While the Master of Social Work degree isn't cheap, there are a handful of financial aid resources available. Most master's students are eligible for student loans, both federal and private. For a complete picture, students must submit a FAFSA form. Many social work schools also offer need- and merit-based funding. Students with high undergraduate GPAs and a proven commitment to the social work field will find themselves in a prime position for merit-based scholarships. Many schools also offer externally funded scholarships tailored to different specialties, including foster care. For more information on specialized scholarships, check with your target schools' financial aid offices.
Typical advancement path for a foster care social worker
Those without master's degrees might first work as assistants, handling paperwork and putting in some supervised face time with youth and families. Social workers with master's degrees will likely begin their careers as caseworkers or case managers, working to match children with foster parents and foster families, and supporting both children and adults through the foster care process by providing mental health support, parenting guidance and regular check-ins.
After working in foster homes, a foster care social worker might move into a supervisory position, managing more junior social workers as they carry out that same role. Senior foster care social workers might lead agencies, working in director-level roles managing the administrative side.
A foster care social worker may also go on to work in other areas of social work, becoming a clinical social worker, moving into specialized areas such as substance abuse or domestic violence, focusing exclusively on mental health services, etc.

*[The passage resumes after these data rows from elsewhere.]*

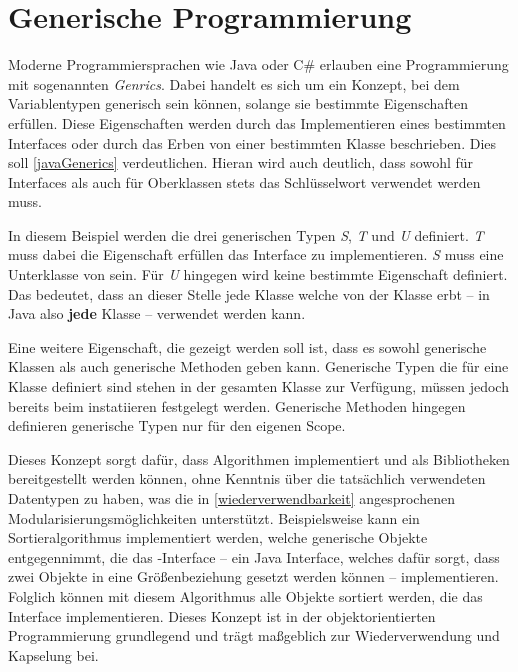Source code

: \section{Generische Programmierung}
Moderne Programmiersprachen wie Java oder C\# erlauben eine Programmierung mit sogenannten \textit{Genrics}. Dabei handelt es sich um ein Konzept, bei dem Variablentypen generisch sein können, solange sie bestimmte Eigenschaften erfüllen. Diese Eigenschaften werden durch das Implementieren eines bestimmten Interfaces oder durch das Erben von einer bestimmten Klasse beschrieben. Dies soll \autoref{javaGenerics} verdeutlichen. Hieran wird auch deutlich, dass sowohl für Interfaces als auch für Oberklassen stets das Schlüsselwort  verwendet werden muss.


In diesem Beispiel werden die drei generischen Typen \textit{S}, \textit{T} und \textit{U} definiert. \textit{T} muss dabei die Eigenschaft erfüllen das  Interface zu implementieren. \textit{S} muss eine Unterklasse von  sein. Für \textit{U} hingegen wird keine bestimmte Eigenschaft definiert. Das bedeutet, dass an dieser Stelle jede Klasse welche von der Klasse  erbt -- in Java also \textbf{jede} Klasse -- verwendet werden kann. 

Eine weitere Eigenschaft, die gezeigt werden soll ist, dass es sowohl generische Klassen als auch generische Methoden geben kann. Generische Typen die für eine Klasse definiert sind stehen in der gesamten Klasse zur Verfügung, müssen jedoch bereits beim instatiieren festgelegt werden. Generische Methoden hingegen definieren generische Typen nur für den eigenen Scope.

Dieses Konzept sorgt dafür, dass Algorithmen implementiert und als Bibliotheken bereitgestellt werden können, ohne Kenntnis über die tatsächlich verwendeten Datentypen zu haben, was die in \autoref{wiederverwendbarkeit} angesprochenen Modularisierungsmöglichkeiten unterstützt. Beispielsweise kann ein Sortieralgorithmus implementiert werden, welche generische Objekte entgegennimmt, die das -Interface -- ein Java Interface, welches dafür sorgt, dass zwei Objekte in eine Größenbeziehung gesetzt werden können -- implementieren. Folglich können mit diesem Algorithmus alle Objekte sortiert werden, die das Interface implementieren. Dieses Konzept ist in der objektorientierten Programmierung grundlegend und trägt maßgeblich zur Wiederverwendung und Kapselung bei.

While the roles may differ, they all require a commitment to child welfare and support services. Foster care social workers need a healthy amount of empathy, as well as an ability to cut through red tape and make things happen. They work both independently and within groups, and must be able to work with a variety of people of all ages, managing difficult personalities to keep the peace. It's a tall order, but it can be the right fit for the right person.
Further accreditation or education for a foster care social worker
After completing a master's degree social work program and gaining licensure, LMSWs must keep up by taking Continuing Education Units (CEUs), which help a social worker to develop and stay up-to-date on new interventions.
Earning clinical licensure can raise a social worker's salary and create options for further career moves. Foster care social workers who become clinical social workers might go on to become child and family therapists, child welfare social workers, or even school social workers, translating their experience with children into a different setting.
Those who wish to pursue school social work might seek out a Certified School Social Work Specialist, or C-SSW, credential. It's not always required for school social work positions, but it does demonstrate an understanding of the basics of school social work and social work ethics, an understanding of the school population, and familiarity with common interventions in a school setting. Earning the C-SSW is similar to earning clinical licensure: Eligible social workers must have a master's degree from an accredited social work program, at least two years of supervised experience as a school social worker in a school setting, and a valid social worker license.
A career in foster care social work can be a long, difficult journey. For those committed to improving the lives of vulnerable children, however, it's a challenge well worth undertaking.